Supplied text:
May God bless you as you begin your Christmas celebration and teach children the real meaning of Jesus' birth!

Tuesday, November 23, 2010

Discipline Basics

Discipline tells a child that you care enough about a child and want him to behave in a manner that you know to be right. Be sure your youngsters know what kind of behavior is acceptable, and set limits and boundaries for them while they are with you. It’s unfair to punish them for breaking rules they didn’t know existed.

Here are five guidelines for maintaining good discipline:

1. Establish the necessary standards and limits at your very first meeting, and make sure everyone knows what they are. Keep the list short!

2. Consistently enforce the standards. If they’re not worth enforcing always, for everyone, they’re probably not worth having.

3. Be reasonable in your expectations. “No talking” is not reasonable. “No talking during prayer time or when someone else is speaking” is a reasonable rule and should be enforced. Simply stop talking until the offender realizes he’s the cause of the problem. Your silence should be sufficient. The second time it might be necessary to say, “Ricky, you’re interrupting our story. Please stop talking so I can continue.” If it happens a third time you might say, “Ricky, the next time I have to stop this story because you’re talking, you’ll have to leave the group.” Then be sure he’s removed (quietly) if it does happen again.

4. State your expectations before transitioning to a new activity. Let children who attend regularly repeat the expectations for visitors to hear and as a reminder to everyone else. Be sure to restate the expectations each week and before each activity. Don’t expect children to automatically remember to raise their hands before talking if you haven’t reminded them.

5. Be logical about punishment that must be administered. Don’t make a federal case out of a minor infraction, or you’ll have to send a major offender to jail! If a child smears glue in another child’s hair during craft time, separate the offender from the glue for the evening, or have him work alone at a table. Children do bizarre things at times on impulse — usually to get attention!

Once you’ve established your standards and enforced them firmly and fairly for awhile, the best rule to follow is to assume that each child can be trusted to handle his own behavior until he proves otherwise. Let the youngsters know that this is what you expect now. Then, when a child misbehaves, you can let him know that you’re disappointed that he isn’t ready to be in charge of himself in the group, and that you’ll have to help decide where he should sit, and whether or not he can work with others. Make it clear it’s the behavior you’re disappointed with — not the child. When the child and you determine that he’s ready to try to be in charge of his own behavior again, emphasize how much you want him to be successful this time.

Activity:
Please copy the discipline text again, beginning at "Discipline tells a" and stopping after "the list short!", and change "acceptable" to "appropriate" along the way.

Provided material:
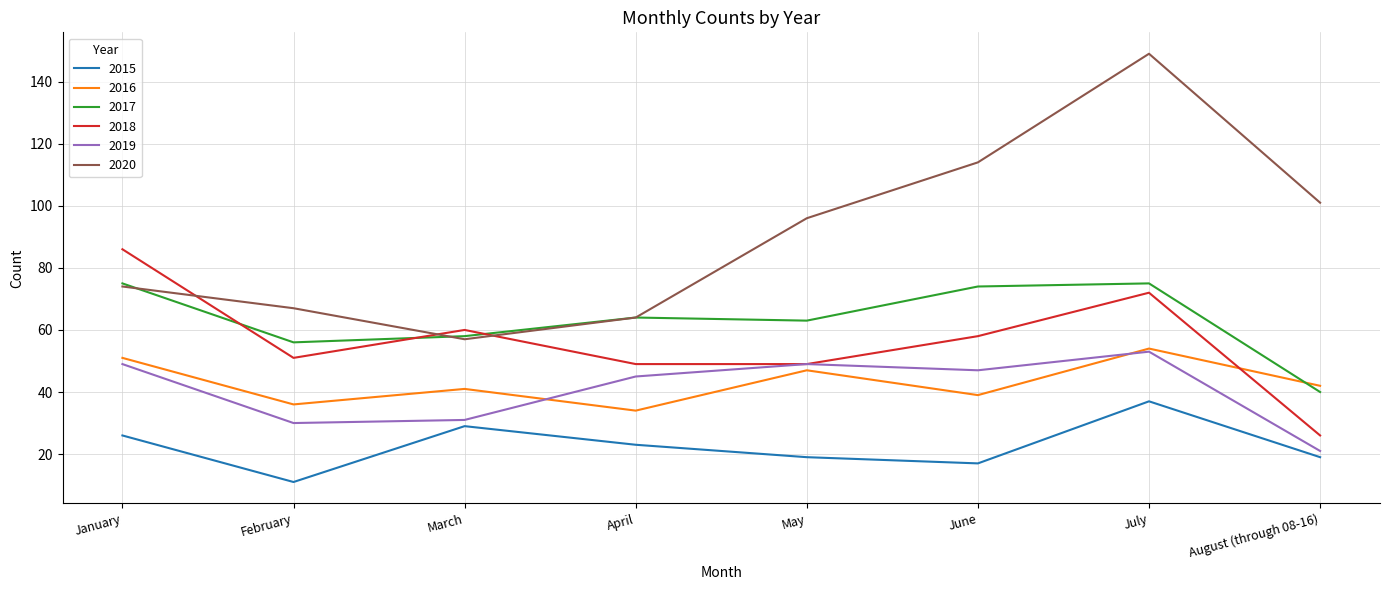

At which category does 2018 reach its first local peak?

March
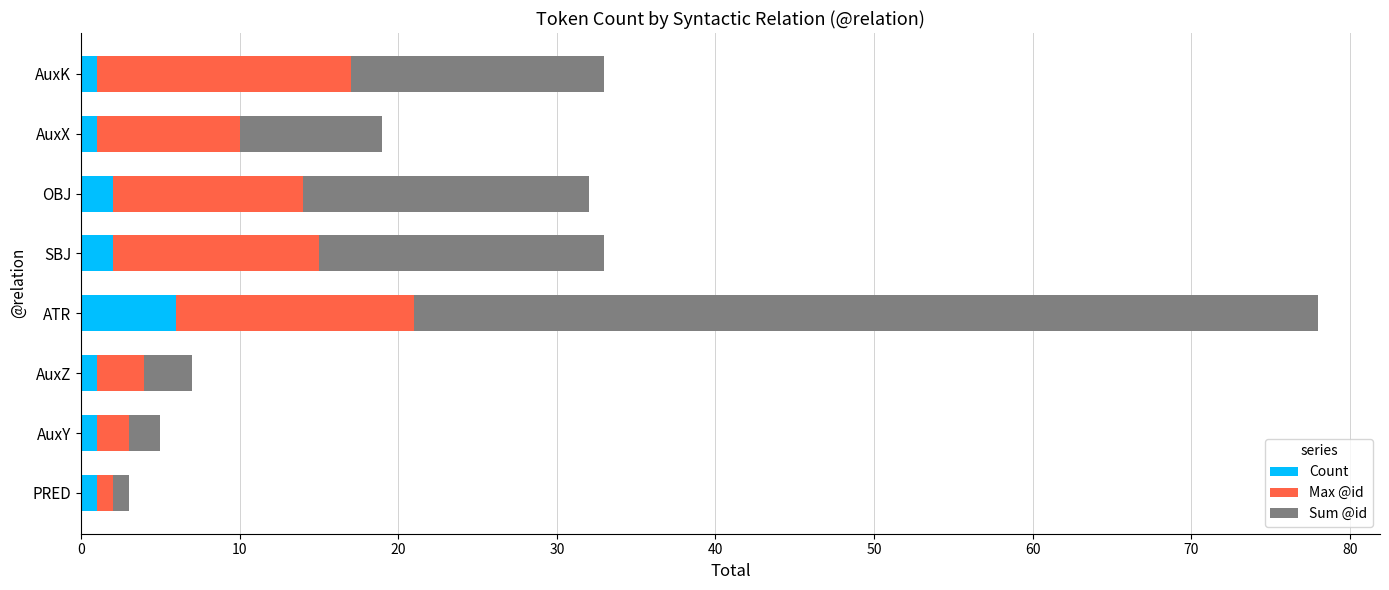

What is the total value across all series at ATR?

78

Exercise result:
Discipline tells a child that you care enough about a child and want him to behave in a manner that you know to be right. Be sure your youngsters know what kind of behavior is appropriate, and set limits and boundaries for them while they are with you. It’s unfair to punish them for breaking rules they didn’t know existed.

Here are five guidelines for maintaining good discipline:

1. Establish the necessary standards and limits at your very first meeting, and make sure everyone knows what they are. Keep the list short!